A total of 250 dentists (53.6% men and 46.4% women), with a mean age of 35.1 ± 9.8 years, were submitted to serological tests for the diagnosis of hepatitis B (HB) - HBsAg, anti-HBs, anti-HBc, HBeAg, and anti-HBe - using a radioimmunoassay. One or more of these markers were detected in 78 individuals (31.2%) who were excluded from the group to be vaccinated. Of the 172 HB-susceptible individuals, 135 (78.5%) responded to the call and were intradermally injected with three 2 µg doses of the Belgian HB recombinant vaccine, applied at an interval of one month between the 1st and 2nd dose and of five months between the 2nd and 3rd dose. A new determination of HB markers carried out 50 days after the 3rd dose showed that 110 (81.5%) individuals had become anti-HBs positive (65.5% good responders and 34.5% poor responders). Mean serum anti-HBs titer of these 110 dentists was 42.4 U S/N, similar in both sexes. The adverse effects analyzed in 106 dentists were: (a) local: pain (12.3%), burning sensation (14.1%), pruritus (25.5%), erythema (28.3%), local heat (18.9%), and a hypochromic spot (32.1%); (b) systemic (4.7%): discomfort in two patients, and fever, anorexia, and asthenia in one patient each. Intradermal administration of a fourth 2 µg vaccine dose to 39 dentists (poor or non-responders) increased the total number of anti-HBs-positive individuals from 110 (81.5%) to 114 (84.4%), with the number of good responders increasing from 72 (65.5%) to 85 (74.6%). We conclude that the Belgian recombinant vaccine applied in the scheme used here induces a high rate of seroconversion and causes only mild and transitory adverse effects.
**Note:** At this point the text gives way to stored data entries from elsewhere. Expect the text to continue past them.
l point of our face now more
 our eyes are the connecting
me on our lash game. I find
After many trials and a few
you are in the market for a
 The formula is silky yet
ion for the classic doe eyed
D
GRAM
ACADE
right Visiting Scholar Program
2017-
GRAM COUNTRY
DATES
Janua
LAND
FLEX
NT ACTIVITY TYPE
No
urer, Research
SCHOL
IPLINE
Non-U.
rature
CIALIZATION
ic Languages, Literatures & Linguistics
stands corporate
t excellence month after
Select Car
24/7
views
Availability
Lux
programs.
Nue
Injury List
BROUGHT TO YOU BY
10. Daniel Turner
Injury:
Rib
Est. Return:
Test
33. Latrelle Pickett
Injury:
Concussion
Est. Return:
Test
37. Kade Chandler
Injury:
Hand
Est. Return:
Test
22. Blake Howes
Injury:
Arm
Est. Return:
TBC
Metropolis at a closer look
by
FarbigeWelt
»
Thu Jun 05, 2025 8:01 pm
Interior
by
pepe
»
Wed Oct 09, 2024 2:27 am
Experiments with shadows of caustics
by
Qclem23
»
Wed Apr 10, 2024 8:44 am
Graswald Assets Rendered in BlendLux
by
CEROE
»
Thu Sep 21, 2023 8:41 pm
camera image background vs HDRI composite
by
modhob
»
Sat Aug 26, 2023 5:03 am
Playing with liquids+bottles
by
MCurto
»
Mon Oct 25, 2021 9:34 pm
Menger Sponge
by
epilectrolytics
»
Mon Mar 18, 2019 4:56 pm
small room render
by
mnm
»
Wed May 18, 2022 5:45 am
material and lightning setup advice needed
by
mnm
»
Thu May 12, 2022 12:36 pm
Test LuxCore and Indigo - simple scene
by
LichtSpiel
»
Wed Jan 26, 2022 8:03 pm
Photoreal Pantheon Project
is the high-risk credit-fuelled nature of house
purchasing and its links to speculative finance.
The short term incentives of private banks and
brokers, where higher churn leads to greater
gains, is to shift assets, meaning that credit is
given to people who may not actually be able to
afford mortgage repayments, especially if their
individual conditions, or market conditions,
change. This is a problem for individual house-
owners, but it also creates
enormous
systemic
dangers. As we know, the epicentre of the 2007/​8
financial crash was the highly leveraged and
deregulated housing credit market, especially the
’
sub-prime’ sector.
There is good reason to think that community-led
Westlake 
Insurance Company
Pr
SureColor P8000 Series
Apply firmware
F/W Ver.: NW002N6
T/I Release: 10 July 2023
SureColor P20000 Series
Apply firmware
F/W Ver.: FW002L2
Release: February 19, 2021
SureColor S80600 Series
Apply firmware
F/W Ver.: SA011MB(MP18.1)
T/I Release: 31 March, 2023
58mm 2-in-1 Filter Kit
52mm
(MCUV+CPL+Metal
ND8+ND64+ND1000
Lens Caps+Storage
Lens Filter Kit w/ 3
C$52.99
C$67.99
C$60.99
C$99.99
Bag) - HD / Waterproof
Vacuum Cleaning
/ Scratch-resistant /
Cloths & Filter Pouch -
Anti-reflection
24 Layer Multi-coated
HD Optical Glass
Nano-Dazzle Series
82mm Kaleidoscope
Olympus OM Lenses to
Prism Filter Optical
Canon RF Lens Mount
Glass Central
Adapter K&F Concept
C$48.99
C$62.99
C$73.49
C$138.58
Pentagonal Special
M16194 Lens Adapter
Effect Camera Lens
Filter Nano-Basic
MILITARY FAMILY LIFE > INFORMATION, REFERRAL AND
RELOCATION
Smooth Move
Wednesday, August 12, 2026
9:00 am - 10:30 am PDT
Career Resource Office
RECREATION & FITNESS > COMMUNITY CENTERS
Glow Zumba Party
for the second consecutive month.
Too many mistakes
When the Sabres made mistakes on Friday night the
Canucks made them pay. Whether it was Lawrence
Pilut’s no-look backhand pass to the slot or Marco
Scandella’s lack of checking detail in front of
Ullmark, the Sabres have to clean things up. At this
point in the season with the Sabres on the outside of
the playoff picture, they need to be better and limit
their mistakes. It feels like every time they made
Intradermal vaccination of adults with three low doses (2 µg) of recombinant hepatitis B vaccine. II. Persistence of immunity and induction of immunologic memory

Of the 110 dentists who had presented seroconversion 50 days after the intradermal application of three 2 µg doses of the Belgian recombinant vaccine against hepatitis B (HB), administered eight years before at an interval of one month between the 1st and 2nd doses and of five months between the 2nd and 3rd doses, 51 were included for the assessment of the persistence of immunity. None of the dentists had hepatitis or had received HB vaccine during this period. All subjects were submitted to serological tests for the detection of the following markers of hepatitis B virus (HBV) infection: HBsAg, anti-HBc, HBeAg, anti-HBe, and anti-HBs, with no HBsAg, anti-HBc, HBeAg or anti-HBe being detected. A microparticle enzyme immunoassay (MEIA) revealed the presence of anti-HBs at protective titers (> 10 mIU/ml) in 42 dentists (82.4%), with the anti-HBs titer being higher than 100 mIU/ml in 36 of them (70.6%) (good responders), between 10 and 100 mIU/ml in 6 (11.8%) (poor responders), and lower than 10 mIU/ml in 9 (17.6%) (non-responders). According to clinical data and serological tests, none of the dentists had presented disease or latent HBV infection during the eight years following the first vaccination. A 2 µg booster dose was administered intradermally to eight dentists with anti-HBs titers lower than 10 mIU/ml (non-responders) and to six dentists with titers ranging from 10 to 100 mIU/ml (poor responders); the determination of anti-HBs one month later demonstrated the occurrence of seroconversion in the eight non-responders and an increase in anti-HBs titer in the six poor responders. In summary, the present results demonstrated the prolonged persistence of protection against HBV infection and the development of immunologic memory provided by vaccination against HB - with intra-dermal application of three 2 µg doses of the Belgian recombinant vaccine at 0, 1, and 6 months - carried out eight years before in 51 dentists.